TEXT TO READ:
★ ★ ★
4

So I'm brand new the whole web scraping thing. I've been working on a project that requires me to get the word of the day from here. I have successfully grabbed the word now I just need to get the definition, but when I do so I get this result:

Avuncular (Correct word of the day)

Definition:

[]

here's my code:

from lxml import html
import requests

page = requests.get('https://www.merriam-webster.com/word-of-the-day')
tree = html.fromstring(page.content)

word = tree.xpath('/html/body/div[1]/div/div[4]/main/article/div[1]/div[2]/div[1]/div/h1/text()')

WOTD = str(word)
WOTD = WOTD[2:]
WOTD = WOTD[:-2]

print(WOTD.capitalize())


print("Definition:")

wordDef = tree.xpath('/html/body/div[1]/div/div[4]/main/article/div[2]/div[1]/div/div[1]/p[1]/text()')
★ ★ ★
EXERCISE TASK A: Print the part of the web-scraping post starting with "tree = html.fromstring(page.content)" and going on through "print(WOTD.capitalize())".

INPUT DATA:
★ ★ ★
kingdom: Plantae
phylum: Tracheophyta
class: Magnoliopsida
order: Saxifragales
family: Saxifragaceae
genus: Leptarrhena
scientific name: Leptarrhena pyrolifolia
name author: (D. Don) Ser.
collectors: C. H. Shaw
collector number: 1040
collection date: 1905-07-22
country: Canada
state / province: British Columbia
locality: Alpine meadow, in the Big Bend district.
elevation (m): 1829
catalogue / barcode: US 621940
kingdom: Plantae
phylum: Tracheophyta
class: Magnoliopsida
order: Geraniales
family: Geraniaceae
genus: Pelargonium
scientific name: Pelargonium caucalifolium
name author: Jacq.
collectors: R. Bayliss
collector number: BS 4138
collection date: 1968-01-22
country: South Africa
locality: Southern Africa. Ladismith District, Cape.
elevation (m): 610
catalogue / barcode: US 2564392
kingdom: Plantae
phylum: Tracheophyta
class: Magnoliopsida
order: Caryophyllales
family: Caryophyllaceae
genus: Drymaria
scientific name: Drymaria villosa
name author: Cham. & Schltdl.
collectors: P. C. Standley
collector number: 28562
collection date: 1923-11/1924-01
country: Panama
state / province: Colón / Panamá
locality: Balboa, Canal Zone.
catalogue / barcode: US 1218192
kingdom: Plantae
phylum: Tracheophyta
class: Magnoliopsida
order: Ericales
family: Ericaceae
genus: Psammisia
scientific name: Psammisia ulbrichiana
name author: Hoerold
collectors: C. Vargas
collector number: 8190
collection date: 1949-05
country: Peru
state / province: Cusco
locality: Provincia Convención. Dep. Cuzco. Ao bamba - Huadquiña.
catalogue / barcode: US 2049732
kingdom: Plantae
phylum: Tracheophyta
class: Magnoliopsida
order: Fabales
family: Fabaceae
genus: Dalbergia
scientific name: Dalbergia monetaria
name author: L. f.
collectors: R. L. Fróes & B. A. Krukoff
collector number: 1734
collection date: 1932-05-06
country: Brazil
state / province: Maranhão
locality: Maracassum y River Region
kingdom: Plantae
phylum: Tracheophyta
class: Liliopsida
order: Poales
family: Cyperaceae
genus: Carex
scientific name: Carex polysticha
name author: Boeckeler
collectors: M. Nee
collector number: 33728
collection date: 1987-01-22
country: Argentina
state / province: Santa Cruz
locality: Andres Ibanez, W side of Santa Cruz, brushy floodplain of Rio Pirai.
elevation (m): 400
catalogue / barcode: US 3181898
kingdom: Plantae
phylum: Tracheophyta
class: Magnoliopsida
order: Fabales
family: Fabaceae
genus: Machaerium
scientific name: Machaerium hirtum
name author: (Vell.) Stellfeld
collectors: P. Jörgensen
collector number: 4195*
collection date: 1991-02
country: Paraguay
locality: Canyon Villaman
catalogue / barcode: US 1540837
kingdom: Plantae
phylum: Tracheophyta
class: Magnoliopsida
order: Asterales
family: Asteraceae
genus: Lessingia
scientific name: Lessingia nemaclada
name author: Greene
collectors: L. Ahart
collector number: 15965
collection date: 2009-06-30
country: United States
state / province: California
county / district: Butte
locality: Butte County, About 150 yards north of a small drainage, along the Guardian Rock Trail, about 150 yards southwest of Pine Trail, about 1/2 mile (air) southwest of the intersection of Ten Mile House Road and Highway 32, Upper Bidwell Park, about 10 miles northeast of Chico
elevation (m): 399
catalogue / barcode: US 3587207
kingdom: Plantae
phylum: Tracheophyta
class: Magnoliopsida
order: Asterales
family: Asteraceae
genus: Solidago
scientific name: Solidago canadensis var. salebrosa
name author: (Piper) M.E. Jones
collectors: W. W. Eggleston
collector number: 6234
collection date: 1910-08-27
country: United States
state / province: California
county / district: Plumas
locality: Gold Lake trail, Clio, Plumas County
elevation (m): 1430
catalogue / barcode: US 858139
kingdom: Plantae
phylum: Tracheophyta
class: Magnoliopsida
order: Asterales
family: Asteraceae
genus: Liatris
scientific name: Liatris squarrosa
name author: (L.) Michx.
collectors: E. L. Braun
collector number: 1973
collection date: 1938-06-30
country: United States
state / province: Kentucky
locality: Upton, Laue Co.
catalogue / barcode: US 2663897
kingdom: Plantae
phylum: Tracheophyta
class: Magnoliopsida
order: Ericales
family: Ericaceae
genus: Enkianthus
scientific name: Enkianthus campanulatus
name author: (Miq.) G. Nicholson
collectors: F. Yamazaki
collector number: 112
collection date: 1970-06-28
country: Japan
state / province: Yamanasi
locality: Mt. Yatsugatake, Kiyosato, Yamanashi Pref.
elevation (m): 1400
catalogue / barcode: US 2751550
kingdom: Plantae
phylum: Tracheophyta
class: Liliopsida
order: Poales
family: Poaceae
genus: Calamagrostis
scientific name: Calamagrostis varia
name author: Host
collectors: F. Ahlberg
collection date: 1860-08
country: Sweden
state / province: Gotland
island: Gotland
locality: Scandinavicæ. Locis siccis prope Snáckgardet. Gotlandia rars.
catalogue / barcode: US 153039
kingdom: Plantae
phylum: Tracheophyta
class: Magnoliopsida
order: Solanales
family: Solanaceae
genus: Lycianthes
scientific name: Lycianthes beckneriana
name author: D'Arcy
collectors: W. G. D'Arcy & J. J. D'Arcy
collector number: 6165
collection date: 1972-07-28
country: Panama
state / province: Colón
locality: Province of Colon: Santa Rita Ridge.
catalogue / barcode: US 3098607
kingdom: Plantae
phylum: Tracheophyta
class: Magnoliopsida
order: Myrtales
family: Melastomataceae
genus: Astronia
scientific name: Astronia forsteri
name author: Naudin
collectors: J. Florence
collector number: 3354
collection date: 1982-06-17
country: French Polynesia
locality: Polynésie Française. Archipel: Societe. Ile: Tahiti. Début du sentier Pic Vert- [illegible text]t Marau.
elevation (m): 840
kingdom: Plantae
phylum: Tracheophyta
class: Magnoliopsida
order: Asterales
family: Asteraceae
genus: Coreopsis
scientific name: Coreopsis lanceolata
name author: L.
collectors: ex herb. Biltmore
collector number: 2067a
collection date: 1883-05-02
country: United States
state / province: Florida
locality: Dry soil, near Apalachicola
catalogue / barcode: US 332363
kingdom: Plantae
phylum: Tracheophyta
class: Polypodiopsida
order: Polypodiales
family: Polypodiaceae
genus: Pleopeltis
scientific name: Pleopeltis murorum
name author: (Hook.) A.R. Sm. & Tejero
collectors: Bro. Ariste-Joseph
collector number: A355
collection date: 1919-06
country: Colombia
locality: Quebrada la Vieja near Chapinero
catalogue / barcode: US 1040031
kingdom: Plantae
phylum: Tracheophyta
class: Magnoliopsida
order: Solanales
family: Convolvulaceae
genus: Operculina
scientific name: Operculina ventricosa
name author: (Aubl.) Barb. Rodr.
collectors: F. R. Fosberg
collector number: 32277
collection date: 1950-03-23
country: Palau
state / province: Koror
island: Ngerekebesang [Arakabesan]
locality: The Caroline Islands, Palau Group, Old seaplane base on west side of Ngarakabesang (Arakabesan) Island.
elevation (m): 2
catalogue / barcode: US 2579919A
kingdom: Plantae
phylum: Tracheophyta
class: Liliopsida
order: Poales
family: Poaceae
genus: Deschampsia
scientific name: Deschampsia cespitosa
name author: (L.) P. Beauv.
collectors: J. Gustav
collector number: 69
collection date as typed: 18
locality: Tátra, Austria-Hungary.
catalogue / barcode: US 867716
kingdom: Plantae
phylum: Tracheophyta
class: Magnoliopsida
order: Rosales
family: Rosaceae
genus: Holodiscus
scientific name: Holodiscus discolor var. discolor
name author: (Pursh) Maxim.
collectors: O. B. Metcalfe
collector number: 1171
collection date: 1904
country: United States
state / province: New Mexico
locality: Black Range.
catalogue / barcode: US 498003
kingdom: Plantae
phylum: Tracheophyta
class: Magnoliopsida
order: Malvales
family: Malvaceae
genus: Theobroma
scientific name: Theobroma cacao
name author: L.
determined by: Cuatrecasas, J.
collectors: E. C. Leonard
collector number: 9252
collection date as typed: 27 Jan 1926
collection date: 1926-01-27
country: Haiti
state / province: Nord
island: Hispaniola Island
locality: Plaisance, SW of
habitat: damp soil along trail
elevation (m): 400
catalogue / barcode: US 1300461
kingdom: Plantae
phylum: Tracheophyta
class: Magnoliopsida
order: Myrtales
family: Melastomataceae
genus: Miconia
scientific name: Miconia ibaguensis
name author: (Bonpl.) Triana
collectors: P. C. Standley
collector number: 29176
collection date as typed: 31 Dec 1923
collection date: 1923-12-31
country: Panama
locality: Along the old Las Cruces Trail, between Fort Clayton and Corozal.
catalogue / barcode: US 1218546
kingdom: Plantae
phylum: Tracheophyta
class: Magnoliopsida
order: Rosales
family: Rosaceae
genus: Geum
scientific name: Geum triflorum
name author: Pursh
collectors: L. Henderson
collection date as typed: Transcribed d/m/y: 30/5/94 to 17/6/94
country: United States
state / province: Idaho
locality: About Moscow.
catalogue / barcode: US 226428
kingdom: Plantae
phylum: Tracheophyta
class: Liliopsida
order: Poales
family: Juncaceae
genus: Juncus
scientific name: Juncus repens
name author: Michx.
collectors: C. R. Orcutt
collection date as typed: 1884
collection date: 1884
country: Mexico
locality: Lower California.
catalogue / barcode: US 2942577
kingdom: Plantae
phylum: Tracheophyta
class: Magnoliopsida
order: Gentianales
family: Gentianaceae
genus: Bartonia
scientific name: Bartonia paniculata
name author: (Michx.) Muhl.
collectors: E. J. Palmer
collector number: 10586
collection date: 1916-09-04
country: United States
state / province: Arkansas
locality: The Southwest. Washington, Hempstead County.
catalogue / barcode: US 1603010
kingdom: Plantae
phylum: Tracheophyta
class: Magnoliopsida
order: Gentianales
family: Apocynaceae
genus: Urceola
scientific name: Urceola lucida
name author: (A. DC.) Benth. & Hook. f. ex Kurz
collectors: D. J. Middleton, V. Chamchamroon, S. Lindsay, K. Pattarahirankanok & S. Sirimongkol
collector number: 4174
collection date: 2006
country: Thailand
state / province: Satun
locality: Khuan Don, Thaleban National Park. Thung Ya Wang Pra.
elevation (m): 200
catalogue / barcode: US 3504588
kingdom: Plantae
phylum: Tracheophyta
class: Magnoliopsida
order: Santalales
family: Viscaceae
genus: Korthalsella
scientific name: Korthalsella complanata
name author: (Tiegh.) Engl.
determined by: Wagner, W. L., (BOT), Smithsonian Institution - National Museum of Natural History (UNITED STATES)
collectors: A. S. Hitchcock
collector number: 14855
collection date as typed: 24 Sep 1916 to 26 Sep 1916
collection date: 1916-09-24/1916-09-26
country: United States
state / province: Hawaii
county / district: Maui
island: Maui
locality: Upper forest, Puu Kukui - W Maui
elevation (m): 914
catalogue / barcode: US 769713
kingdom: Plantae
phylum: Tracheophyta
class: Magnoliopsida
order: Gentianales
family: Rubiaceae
★ ★ ★
EXERCISE TASK B: Revise the entries starting with the line with "country: Peru" and going on through the line with "scientific name: Solidago", replacing "collector number" with "collector no." and keeping everything else unchanged. Give back only those lines.

RESULT A:
tree = html.fromstring(page.content)

word = tree.xpath('/html/body/div[1]/div/div[4]/main/article/div[1]/div[2]/div[1]/div/h1/text()')

WOTD = str(word)
WOTD = WOTD[2:]
WOTD = WOTD[:-2]

print(WOTD.capitalize())

RESULT B:
country: Peru
state / province: Cusco
locality: Provincia Convención. Dep. Cuzco. Ao bamba - Huadquiña.
catalogue / barcode: US 2049732
kingdom: Plantae
phylum: Tracheophyta
class: Magnoliopsida
order: Fabales
family: Fabaceae
genus: Dalbergia
scientific name: Dalbergia monetaria
name author: L. f.
collectors: R. L. Fróes & B. A. Krukoff
collector no.: 1734
collection date: 1932-05-06
country: Brazil
state / province: Maranhão
locality: Maracassum y River Region
kingdom: Plantae
phylum: Tracheophyta
class: Liliopsida
order: Poales
family: Cyperaceae
genus: Carex
scientific name: Carex polysticha
name author: Boeckeler
collectors: M. Nee
collector no.: 33728
collection date: 1987-01-22
country: Argentina
state / province: Santa Cruz
locality: Andres Ibanez, W side of Santa Cruz, brushy floodplain of Rio Pirai.
elevation (m): 400
catalogue / barcode: US 3181898
kingdom: Plantae
phylum: Tracheophyta
class: Magnoliopsida
order: Fabales
family: Fabaceae
genus: Machaerium
scientific name: Machaerium hirtum
name author: (Vell.) Stellfeld
collectors: P. Jörgensen
collector no.: 4195*
collection date: 1991-02
country: Paraguay
locality: Canyon Villaman
catalogue / barcode: US 1540837
kingdom: Plantae
phylum: Tracheophyta
class: Magnoliopsida
order: Asterales
family: Asteraceae
genus: Lessingia
scientific name: Lessingia nemaclada
name author: Greene
collectors: L. Ahart
collector no.: 15965
collection date: 2009-06-30
country: United States
state / province: California
county / district: Butte
locality: Butte County, About 150 yards north of a small drainage, along the Guardian Rock Trail, about 150 yards southwest of Pine Trail, about 1/2 mile (air) southwest of the intersection of Ten Mile House Road and Highway 32, Upper Bidwell Park, about 10 miles northeast of Chico
elevation (m): 399
catalogue / barcode: US 3587207
kingdom: Plantae
phylum: Tracheophyta
class: Magnoliopsida
order: Asterales
family: Asteraceae
genus: Solidago
scientific name: Solidago canadensis var. salebrosa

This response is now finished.